LONDON, UK: Alkemy Capital Investments plc (Alkemy) and Syrah Resources Limited (Syrah) have signed a memorandum of understanding (MOU) to form a joint venture to build the UK’s first natural graphite active anode material (AAM) processing facility at the Wilton International Chemicals Park within the Teesside Freeport.
The joint venture will use natural graphite from Syrah’s Balama project in Mozambique, the world’s largest integrated graphite operation, to produce AAM for the UK and European battery markets. The plant will have an initial capacity of 20,000 tonnes per year and will be powered by low-carbon offshore wind energy.
The joint venture will benefit from Syrah’s expertise in graphite development and operations, and Alkemy’s development capabilities at the plug-and-play Wilton site, which has well-established infrastructure and utilities. The joint venture will also leverage the technology and design of Syrah’s Vidalia AAM facility in Louisiana, United States, to lower costs and accelerate production.
The joint venture agreement is expected to be finalized in the near-term, subject to further technical studies, approvals, financing and offtake commitments. Syrah and Alkemy’s subsidiary Tees Valley Graphite Limited will each have a 50% stake in the joint venture.
The project comes at a time when graphite demand is expected to surge from 1 million tonnes in 2022 to 6.5 million tonnes by 2033, driven by the growth of the electric vehicle and energy storage sectors.
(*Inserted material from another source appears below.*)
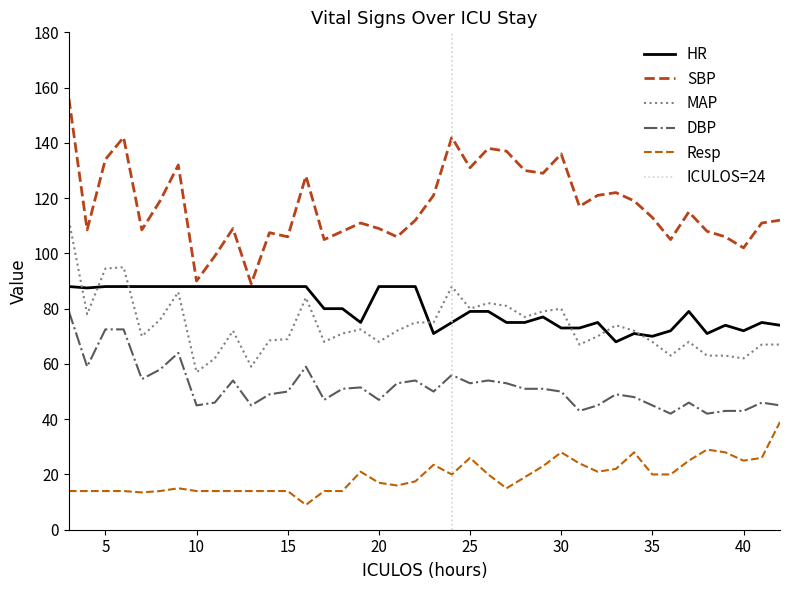

What is the average value of the HR series?

80.2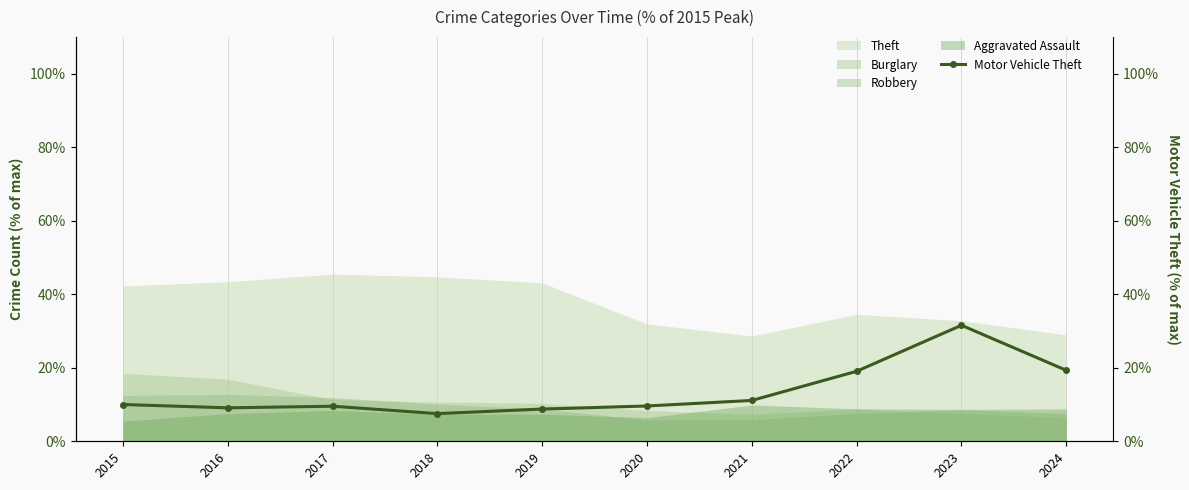

Is it true that the value at 2022 is 7.7?

False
The joint venture aims to provide a secure and sustainable supply of AAM to the European market, which is currently reliant on imports from China.
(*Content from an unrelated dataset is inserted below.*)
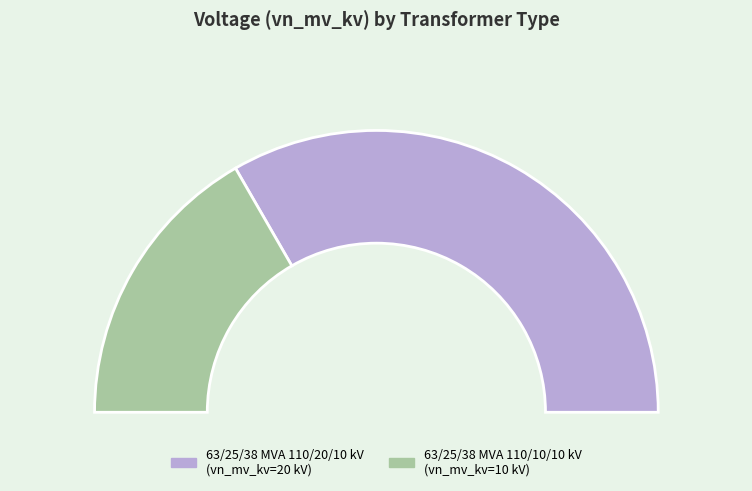

Count the number of slices in the pie.

2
Kien Huynh, Director of Tees Valley Graphite commented: “We are very pleased to be entering into this MOU for a joint venture with Syrah, which brings together Alkemy’s development expertise at Wilton with Syrah’s world leading graphite development, operations and sales expertise, to access the UK and European markets with a low carbon AAM product.
We believe that the evaluation of the Wilton AAM facility is a very timely development as UK and European customers grow increasingly concerned over potential future supply shortages especially in light of the recent export restrictions imposed by China.”